A sequential double-label 14C- and 3H-2-DG technique: validation by double-dissociation of functional states.

We investigated a double-label 2-DG protocol and method of analysis in which sequential injections of 3H- and 14C-2-DG were used to map brain metabolism during two distinct experimental treatments in the same animal. In initial studies, brain sections from rats given only 3H-2-DG or only 14C-2-DG were exposed on Ultrofilm and on X-ray film with an interposed sheet of mylar (X-ray/mylar). These studies were needed to determine whether, at the 50:1 3H:14C dose ratio used, 3H-2-DG uptake would be revealed only in Ultrofilm images and 14C-2-DG uptake only in X-ray/mylar images. We found that X-ray/mylar images indeed showed only 14C-2-DG uptake as 3H emissions were blocked by the protective coating of the film and the mylar. By contrast, Ultrofilm autoradiograms showed the 2-DG uptake pattern for both the 14C-2-DG and 3H-2-DG cases. We then examined autoradiograms from double-label cases in which 14C-2-DG and 3H-2-DG were sequentially given using a 100:1 3H:14C dose ratio, with a different treatment following each injection.

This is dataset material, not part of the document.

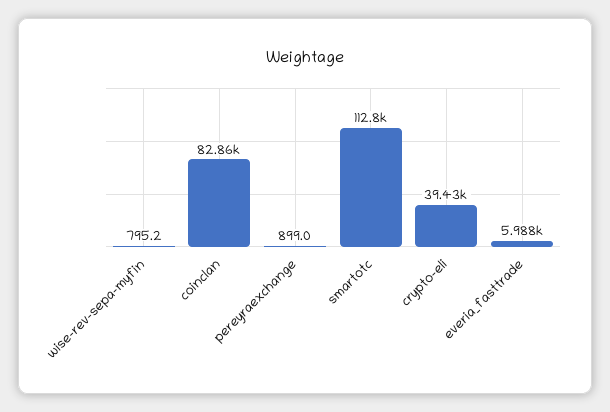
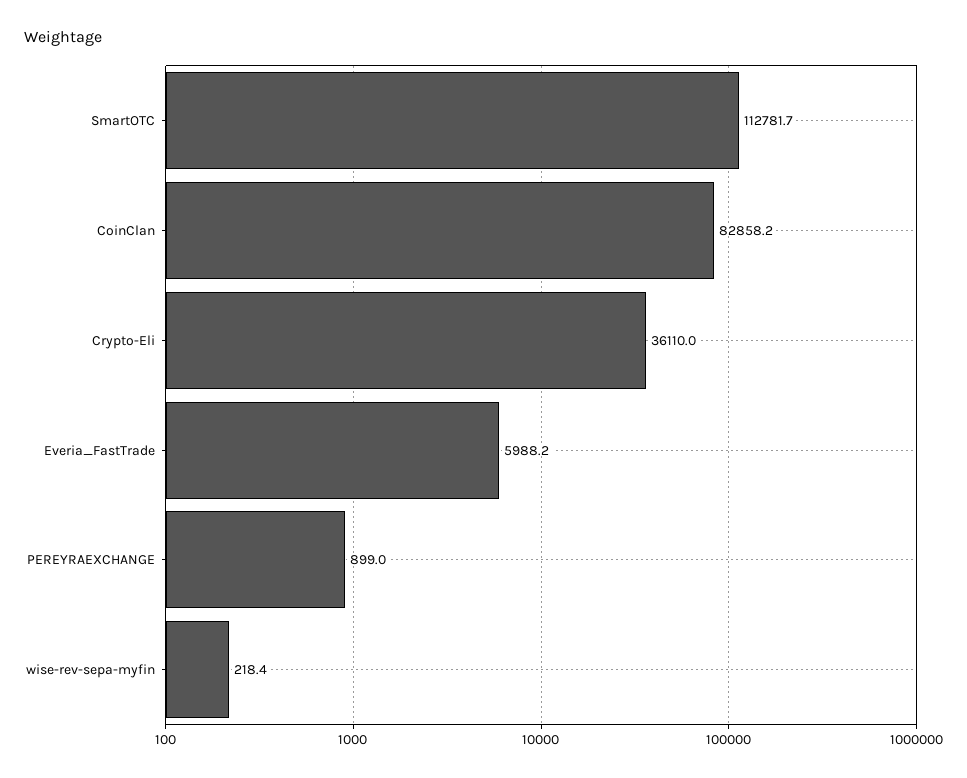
wise-rev-sepa-myfin: 795.2 -> 218.4
crypto-eli: 39430 -> 36110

As predicted from the single-label cases, activity in the X-ray/mylar images corresponded to the treatment that followed the 14C-2-DG injection, while the Ultrofilm images reflected both treatments and thus were not veridical representations of 3H label. This paper provides a solution to the contamination of Ultrofilm by 14C label in that we devised a subtraction algorithm using a computerized imaging system which removes the contaminating 14C from the Ultrofilm image, leaving a 'Difference' image of 3H-2-DG uptake. Difference images revealed activity consistent with the treatment that followed the 3H-2-DG injection. Thus, the X-ray/mylar and difference images separately indexed metabolic activity for two different functional states in the same subject. By allowing a subject to serve as its own control, this double-label method greatly increases the applicability and power of the 2-DG method.